Il termine
Philotimos, nella sua accezione aulica, indica colui che
mira alla gloria con massima cura delle virtù e con generosità verso
gli altri. Egli coltiva nobilissimi sentimenti che conducono alla
condivisione del bene in una visione prospettica di fratellanza e
concordia fra gli uomini.
Euripide
avverte, però, che ci può essere una philotimia negativa, che
esalta l’amor proprio tendendo esclusivamente agli interessi
personali e a un codardo antieroismo, ed una positiva che svolge un
ruolo edificante e che può avere come fine ultimo anche il
sacrificio personale per il bene della patria.
La
philotimia, nel suo ambito più spiritualmente elevato, è
quindi l’esaltazione della philia.
Un’importante
riflessione sulla natura della philotimia la fa Ricky K.
Green nel suo libro “Democratic Virtue in
the Trial and Death of Socrates: Resistance to Imperialism in
Classical Athens”
(New
York, Peter Lang, 2001).
Nel suo excursus, l’autore rigetta la tesi comune che il
grande filosofo fu messo sotto processo per empietà e per la sua
pericolosa amicizia con Alcibiades e sostiene, invece, che egli fu
oggetto di aspre accuse perché era ritenuto una minaccia verso i
reggitori di Atene che erano interessati alla ricostruzione di una
politica imperiale simile a quella della seconda metà del quinto
secolo. I suoi accusatori avevano timore che la gioventù ateniese
adeguasse le sue argomentazioni morali ad una percorribile corrente
d’opinione critica o, peggio, si costituisse in un vero e proprio
movimento politico contro i detentori del potere. La giusta chiave
per capire bene la relazione di Socrate con Atene è di interpretare
i riferimenti di Socrate alla virtù e alla verità come contrastivi
nei confronti dell’ethos dell’agon (la lotta) e la
philotimia (l’amore per gli onori ed il prestigio), che, secondo
Green erano comunque entrambi necessari componenti ideologici per la
ricostituzione dell’impero. Sia l’agon, sia la philotimia
hanno le loro radici nella phusis (la natura) come diversi
interlocutori di Socrate hanno esposto nei loro confronti
dialettici. Socrate fu, quindi, processato e giustiziato perché egli
minacciava la politica espansionistica di Atene. In un capitolo in
cui si approfondisce l’importanza dell’agon e della
philotimia per la società ateniese del tempo, Green spiega che i
principi socratici si conformavano bene con le virtù pre-imperiali,
con quei valori etici degli opliti per i quali l’agonismo, come
leale confronto della forza e destrezza fisica, e l’amore per la
dignità, l’onore e la gloria, ottenuti con generoso sforzo di
sacrificio, erano stimati come i più eccelsi traguardi da
perseguire.
La
distinzione fra la cultura della vergogna e la cultura
della colpa, viste dallo studioso E. R. Dodds nella sua opera “The
Greek and the irrational”

→ **COSA SI CHIEDE**:
a) Nel brano sulla philotimia, quali termini greci sono seguiti da una traduzione italiana fra parentesi? Riporta ciascuno con la sua traduzione.
b) Ripeti parola per parola la parte del brano sulla philotimia compresa fra "Un’importante" e "Peter Lang, 2001).", entrambi inclusi.
Per svolgere il lavoro serve soltanto il brano sulla philotimia, senza ricorrere ad altre fonti.

→ **VOCI FORNITE**:
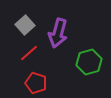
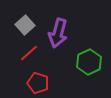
green hexagon: rotated 10 degrees counterclockwise
red pentagon: moved 2 px right
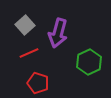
red line: rotated 18 degrees clockwise
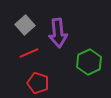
purple arrow: rotated 20 degrees counterclockwise
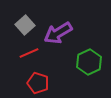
purple arrow: rotated 64 degrees clockwise
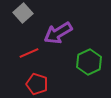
gray square: moved 2 px left, 12 px up
red pentagon: moved 1 px left, 1 px down
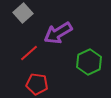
red line: rotated 18 degrees counterclockwise
red pentagon: rotated 10 degrees counterclockwise
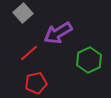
green hexagon: moved 2 px up
red pentagon: moved 1 px left, 1 px up; rotated 20 degrees counterclockwise
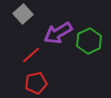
gray square: moved 1 px down
red line: moved 2 px right, 2 px down
green hexagon: moved 19 px up
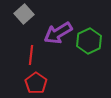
gray square: moved 1 px right
red line: rotated 42 degrees counterclockwise
red pentagon: rotated 25 degrees counterclockwise
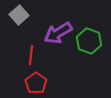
gray square: moved 5 px left, 1 px down
green hexagon: rotated 15 degrees counterclockwise
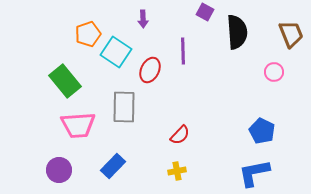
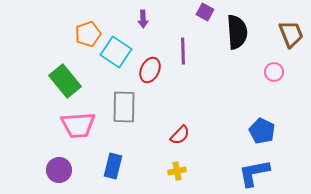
blue rectangle: rotated 30 degrees counterclockwise
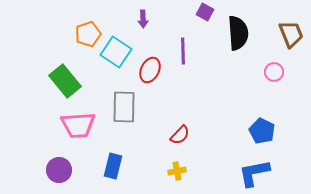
black semicircle: moved 1 px right, 1 px down
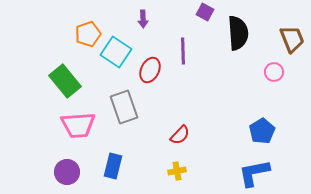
brown trapezoid: moved 1 px right, 5 px down
gray rectangle: rotated 20 degrees counterclockwise
blue pentagon: rotated 15 degrees clockwise
purple circle: moved 8 px right, 2 px down
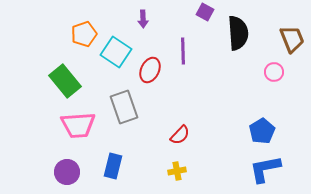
orange pentagon: moved 4 px left
blue L-shape: moved 11 px right, 4 px up
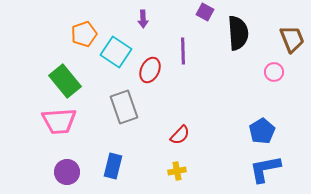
pink trapezoid: moved 19 px left, 4 px up
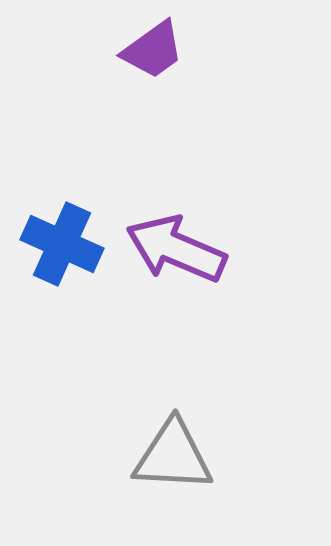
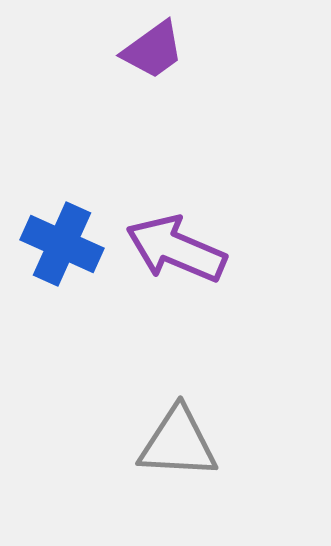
gray triangle: moved 5 px right, 13 px up
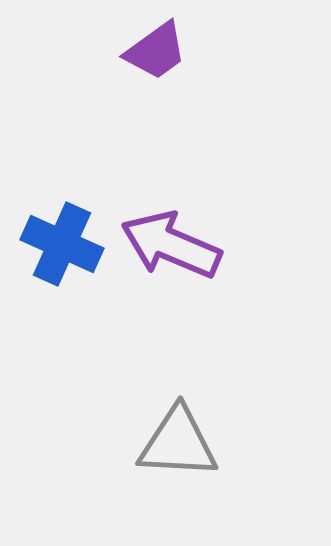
purple trapezoid: moved 3 px right, 1 px down
purple arrow: moved 5 px left, 4 px up
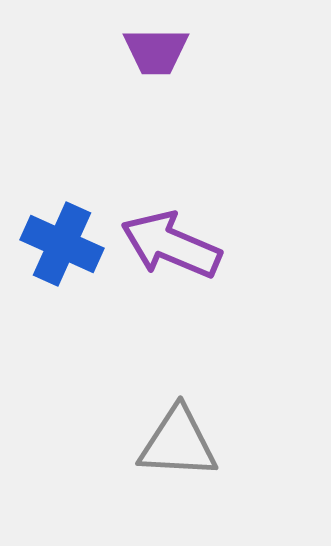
purple trapezoid: rotated 36 degrees clockwise
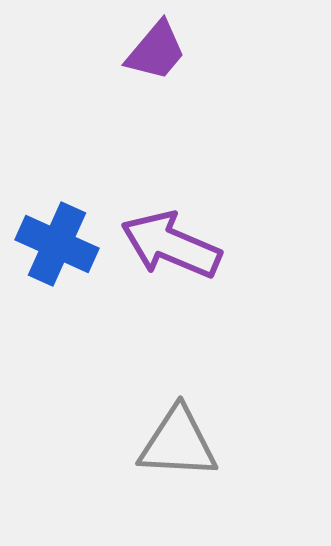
purple trapezoid: rotated 50 degrees counterclockwise
blue cross: moved 5 px left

→ **SOLUZIONI DELLE CONSEGNE**:
a)
- agon: la lotta
- philotimia: l'amore per gli onori ed il prestigio
- phusis: la natura

b)
Un’importante
riflessione sulla natura della philotimia la fa Ricky K.
Green nel suo libro “Democratic Virtue in
the Trial and Death of Socrates: Resistance to Imperialism in
Classical Athens”
(New
York, Peter Lang, 2001).